Bill Orme is a consultant specializing in media development and strategic communications.  From 2002 to 2007 Orme was head of external communications at the United Nations Development Program (UNDP), serving as UNDP’s spokesman and overseeing its global press relations and advocacy campaigns. In 2007 he was appointed UNDP’s first policy advisor for media development, a post he held until he relocated in 2009 to work as an advisor to the UN Peacebuilding Office in Sierra Leone. Orme was executive director of the Committee to Protect Journalists from 1992 to 1998, between assignments for The New York Times, The Los Angeles Times, The Economist and The Washington Post. He serves on the boards of the Knight Fellows program of the International Center for Journalists in Washington, D.C., and the Fundación Mexicana de Periodismo de Investigación (Mexican Foundation for Investigative Journalism) in Mexico. Orme was the founding editor of LatinFinance, a Miami-based business monthly, and is the author of several books on trade and media in Mexico.

About the Panelists

William Davis is the director of the United Nations Information Center in Washington, DC. In this capacity, he is the United Nation’s senior representative in Washington, serving as a spokesman for the organization and working with officials in the U.S. executive branch, Congress, the media, civil society, and the business community to further the relationship between the UN and its largest contributing member state. Before joining the United Nations, Davis was the director for global and functional affairs in the State Department’s Bureau of Legislative Affairs.  From 1998 to 2004, he worked for the Organization for Economic Co-operation and Development both in Paris and in Washington, DC. Previously, Davis served in the State Department’s Bureau of Legislative Affairs and on the White House’s National Security Council staff for eight years.

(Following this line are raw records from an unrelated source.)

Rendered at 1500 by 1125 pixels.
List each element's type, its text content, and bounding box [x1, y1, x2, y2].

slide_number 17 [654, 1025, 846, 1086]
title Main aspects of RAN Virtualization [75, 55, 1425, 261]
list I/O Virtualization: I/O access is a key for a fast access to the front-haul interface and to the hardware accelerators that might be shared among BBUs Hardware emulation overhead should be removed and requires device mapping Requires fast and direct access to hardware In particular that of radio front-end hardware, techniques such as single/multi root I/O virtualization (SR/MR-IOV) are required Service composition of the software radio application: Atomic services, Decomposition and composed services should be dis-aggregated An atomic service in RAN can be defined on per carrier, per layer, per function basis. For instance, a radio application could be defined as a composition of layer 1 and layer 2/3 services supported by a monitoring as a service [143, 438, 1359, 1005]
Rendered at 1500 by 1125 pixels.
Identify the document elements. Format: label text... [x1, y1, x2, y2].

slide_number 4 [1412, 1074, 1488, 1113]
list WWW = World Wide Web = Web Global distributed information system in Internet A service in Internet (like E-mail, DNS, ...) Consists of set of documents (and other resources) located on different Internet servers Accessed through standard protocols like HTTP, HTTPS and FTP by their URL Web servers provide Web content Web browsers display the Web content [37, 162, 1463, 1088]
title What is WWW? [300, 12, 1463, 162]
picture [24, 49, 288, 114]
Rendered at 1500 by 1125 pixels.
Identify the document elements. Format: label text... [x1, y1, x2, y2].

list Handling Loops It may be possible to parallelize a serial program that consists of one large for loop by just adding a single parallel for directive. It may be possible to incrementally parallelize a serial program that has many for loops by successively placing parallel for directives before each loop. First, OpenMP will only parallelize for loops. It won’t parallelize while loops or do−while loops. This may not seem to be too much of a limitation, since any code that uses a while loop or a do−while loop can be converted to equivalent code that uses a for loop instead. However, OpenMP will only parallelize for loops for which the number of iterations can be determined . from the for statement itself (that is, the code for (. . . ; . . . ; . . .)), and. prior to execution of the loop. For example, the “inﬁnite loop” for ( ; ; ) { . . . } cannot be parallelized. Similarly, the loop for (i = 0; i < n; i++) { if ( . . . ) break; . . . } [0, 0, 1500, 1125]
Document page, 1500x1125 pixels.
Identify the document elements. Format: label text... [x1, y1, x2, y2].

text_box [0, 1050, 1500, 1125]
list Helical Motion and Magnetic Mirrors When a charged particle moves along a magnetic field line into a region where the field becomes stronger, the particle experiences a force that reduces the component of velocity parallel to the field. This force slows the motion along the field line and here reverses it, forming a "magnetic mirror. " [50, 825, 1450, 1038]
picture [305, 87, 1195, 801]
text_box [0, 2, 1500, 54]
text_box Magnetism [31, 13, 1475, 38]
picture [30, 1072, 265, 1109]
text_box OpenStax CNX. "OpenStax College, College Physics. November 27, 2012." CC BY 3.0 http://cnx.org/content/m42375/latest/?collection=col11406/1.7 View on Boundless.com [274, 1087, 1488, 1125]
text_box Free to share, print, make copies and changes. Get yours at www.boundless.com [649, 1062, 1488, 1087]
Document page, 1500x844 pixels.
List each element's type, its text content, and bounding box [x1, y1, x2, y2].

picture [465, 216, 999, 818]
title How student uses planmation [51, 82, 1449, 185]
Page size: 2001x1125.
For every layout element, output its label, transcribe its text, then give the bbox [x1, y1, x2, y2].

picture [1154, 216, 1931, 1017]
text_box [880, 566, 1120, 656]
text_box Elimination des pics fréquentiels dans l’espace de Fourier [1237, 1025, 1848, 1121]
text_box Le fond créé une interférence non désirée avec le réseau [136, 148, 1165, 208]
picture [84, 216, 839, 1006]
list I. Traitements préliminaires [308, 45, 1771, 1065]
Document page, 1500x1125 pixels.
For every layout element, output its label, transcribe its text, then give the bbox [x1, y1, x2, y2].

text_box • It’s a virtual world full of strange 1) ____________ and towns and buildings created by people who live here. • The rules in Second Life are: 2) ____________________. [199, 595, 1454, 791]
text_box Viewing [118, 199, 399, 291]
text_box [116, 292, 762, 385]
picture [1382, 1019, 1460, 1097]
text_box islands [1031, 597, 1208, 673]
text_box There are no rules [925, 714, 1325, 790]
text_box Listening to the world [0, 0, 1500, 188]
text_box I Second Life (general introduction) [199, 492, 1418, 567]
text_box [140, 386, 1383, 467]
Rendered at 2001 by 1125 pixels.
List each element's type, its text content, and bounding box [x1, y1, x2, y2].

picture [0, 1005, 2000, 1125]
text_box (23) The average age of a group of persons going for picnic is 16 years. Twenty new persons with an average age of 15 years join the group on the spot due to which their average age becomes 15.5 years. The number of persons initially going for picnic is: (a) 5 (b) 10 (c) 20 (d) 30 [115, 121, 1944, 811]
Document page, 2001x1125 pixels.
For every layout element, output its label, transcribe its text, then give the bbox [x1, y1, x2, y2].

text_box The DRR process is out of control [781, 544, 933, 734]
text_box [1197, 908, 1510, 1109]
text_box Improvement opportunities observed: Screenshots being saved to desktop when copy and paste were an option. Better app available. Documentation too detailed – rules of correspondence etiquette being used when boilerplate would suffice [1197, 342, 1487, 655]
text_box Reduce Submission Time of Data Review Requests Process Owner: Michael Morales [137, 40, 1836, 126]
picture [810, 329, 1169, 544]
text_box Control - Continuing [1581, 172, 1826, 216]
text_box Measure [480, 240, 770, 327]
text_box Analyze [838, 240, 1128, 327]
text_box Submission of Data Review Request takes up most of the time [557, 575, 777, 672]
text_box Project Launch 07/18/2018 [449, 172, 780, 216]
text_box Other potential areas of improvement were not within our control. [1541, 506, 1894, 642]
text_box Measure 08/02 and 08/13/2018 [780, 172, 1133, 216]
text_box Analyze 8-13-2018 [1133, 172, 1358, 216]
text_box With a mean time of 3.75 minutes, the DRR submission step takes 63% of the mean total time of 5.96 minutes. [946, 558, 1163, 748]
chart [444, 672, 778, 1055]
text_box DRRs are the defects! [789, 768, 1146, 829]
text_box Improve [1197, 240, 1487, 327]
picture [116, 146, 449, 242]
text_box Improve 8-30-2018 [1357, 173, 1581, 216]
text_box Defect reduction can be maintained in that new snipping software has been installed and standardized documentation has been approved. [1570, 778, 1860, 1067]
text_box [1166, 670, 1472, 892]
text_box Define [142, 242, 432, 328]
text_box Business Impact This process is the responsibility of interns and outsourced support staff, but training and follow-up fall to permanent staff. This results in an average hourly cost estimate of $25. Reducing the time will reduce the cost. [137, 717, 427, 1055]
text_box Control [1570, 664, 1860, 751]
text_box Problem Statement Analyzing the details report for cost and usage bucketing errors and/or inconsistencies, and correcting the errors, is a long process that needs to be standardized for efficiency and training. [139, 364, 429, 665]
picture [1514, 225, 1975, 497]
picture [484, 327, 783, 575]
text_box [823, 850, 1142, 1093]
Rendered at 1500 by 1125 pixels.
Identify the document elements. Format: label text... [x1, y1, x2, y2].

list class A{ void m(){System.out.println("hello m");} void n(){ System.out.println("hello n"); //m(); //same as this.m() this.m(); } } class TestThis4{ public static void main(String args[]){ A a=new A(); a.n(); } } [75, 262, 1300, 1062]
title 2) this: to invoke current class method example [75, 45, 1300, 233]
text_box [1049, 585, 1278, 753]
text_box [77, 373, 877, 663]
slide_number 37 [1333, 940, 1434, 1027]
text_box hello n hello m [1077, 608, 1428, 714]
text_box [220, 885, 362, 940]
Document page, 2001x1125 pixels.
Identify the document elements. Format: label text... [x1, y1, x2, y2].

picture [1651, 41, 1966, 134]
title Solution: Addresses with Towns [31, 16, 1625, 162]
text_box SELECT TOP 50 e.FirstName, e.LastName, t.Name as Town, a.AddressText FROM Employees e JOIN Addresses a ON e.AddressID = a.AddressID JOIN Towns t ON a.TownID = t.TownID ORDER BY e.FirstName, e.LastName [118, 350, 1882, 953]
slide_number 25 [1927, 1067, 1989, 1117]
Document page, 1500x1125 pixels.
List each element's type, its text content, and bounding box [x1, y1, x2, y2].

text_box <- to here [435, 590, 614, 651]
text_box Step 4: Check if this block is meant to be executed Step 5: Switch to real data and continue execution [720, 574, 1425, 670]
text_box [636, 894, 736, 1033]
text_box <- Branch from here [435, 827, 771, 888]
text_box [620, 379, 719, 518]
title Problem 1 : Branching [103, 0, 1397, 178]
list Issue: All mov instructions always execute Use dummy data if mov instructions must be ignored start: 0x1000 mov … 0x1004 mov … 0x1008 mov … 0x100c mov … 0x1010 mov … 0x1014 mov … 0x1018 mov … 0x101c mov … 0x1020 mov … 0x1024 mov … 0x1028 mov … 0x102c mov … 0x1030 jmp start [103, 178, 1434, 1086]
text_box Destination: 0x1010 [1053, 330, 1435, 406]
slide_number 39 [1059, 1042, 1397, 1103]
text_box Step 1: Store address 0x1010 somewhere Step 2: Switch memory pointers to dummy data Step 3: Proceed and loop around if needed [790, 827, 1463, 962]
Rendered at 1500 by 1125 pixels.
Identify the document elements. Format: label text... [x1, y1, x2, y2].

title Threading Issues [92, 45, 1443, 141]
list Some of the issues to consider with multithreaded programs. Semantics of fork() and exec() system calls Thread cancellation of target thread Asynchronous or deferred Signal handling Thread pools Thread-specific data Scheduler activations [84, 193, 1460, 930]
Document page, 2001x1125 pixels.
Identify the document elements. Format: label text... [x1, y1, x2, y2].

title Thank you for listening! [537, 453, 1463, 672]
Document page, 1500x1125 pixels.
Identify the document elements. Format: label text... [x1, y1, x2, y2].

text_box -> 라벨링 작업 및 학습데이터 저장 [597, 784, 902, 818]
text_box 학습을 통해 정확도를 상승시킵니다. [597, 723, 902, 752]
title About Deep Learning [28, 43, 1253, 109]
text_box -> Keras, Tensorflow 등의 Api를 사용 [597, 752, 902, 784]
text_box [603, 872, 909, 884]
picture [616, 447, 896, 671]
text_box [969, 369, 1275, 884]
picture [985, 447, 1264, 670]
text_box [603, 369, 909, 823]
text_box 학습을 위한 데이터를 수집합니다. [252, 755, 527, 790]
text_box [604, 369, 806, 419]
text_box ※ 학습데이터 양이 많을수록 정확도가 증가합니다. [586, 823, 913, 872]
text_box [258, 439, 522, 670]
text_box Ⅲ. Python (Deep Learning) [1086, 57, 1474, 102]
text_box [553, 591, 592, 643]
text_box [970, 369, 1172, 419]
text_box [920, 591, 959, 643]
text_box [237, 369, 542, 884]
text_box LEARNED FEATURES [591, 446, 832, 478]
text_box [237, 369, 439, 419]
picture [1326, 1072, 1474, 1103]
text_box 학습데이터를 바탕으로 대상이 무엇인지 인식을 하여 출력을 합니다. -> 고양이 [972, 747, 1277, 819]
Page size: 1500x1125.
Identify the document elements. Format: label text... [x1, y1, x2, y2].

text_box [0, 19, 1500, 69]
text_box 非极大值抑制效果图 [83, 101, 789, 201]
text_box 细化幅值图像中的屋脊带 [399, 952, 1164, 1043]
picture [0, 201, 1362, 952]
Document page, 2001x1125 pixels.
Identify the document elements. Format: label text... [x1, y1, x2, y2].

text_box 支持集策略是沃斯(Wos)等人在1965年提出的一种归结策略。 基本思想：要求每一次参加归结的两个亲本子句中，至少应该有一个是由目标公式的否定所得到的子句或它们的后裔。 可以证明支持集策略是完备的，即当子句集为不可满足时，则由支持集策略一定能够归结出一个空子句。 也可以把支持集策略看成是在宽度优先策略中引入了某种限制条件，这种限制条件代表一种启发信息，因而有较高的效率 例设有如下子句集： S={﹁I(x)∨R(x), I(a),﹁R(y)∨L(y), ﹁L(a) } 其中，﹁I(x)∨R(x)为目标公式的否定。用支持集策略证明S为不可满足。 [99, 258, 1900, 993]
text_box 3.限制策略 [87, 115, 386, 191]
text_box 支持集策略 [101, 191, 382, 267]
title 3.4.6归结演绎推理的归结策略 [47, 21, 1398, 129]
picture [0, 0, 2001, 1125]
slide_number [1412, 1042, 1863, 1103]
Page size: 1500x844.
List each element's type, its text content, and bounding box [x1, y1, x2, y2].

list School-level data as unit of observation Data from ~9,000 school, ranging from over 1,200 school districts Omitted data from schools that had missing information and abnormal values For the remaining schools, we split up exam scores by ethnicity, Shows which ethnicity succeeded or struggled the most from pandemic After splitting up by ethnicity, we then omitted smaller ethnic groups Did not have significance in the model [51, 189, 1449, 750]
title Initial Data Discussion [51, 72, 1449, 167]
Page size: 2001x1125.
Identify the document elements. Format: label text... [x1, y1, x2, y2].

Joshua Marks is program officer for Central Africa at the National Endowment for Democracy, where he is responsible for democracy and governance programs in seven countries.  His most recent assignments have included assessment missions in Rwanda, Chad, Equatorial Guinea, and the Democratic Republic of the Congo (DRC).  Previously a consultant for Oxfam and the Small Arms Survey in the Great Lakes Region of Africa, Marks has worked on security and human rights issues in eastern DRC where he lived from 2004 to 2005.  He has also worked with a local NGO in the DRC and with the U.S. Department of Defense, and he was a faculty associate at the Africa Center for Strategic Studies.  He is a project principal with the Truman National Security Project, an institute that recruits, trains, and positions a new generation of leaders in national security. He has published articles or reports in The African Security Review and The Small Arms Survey, among others.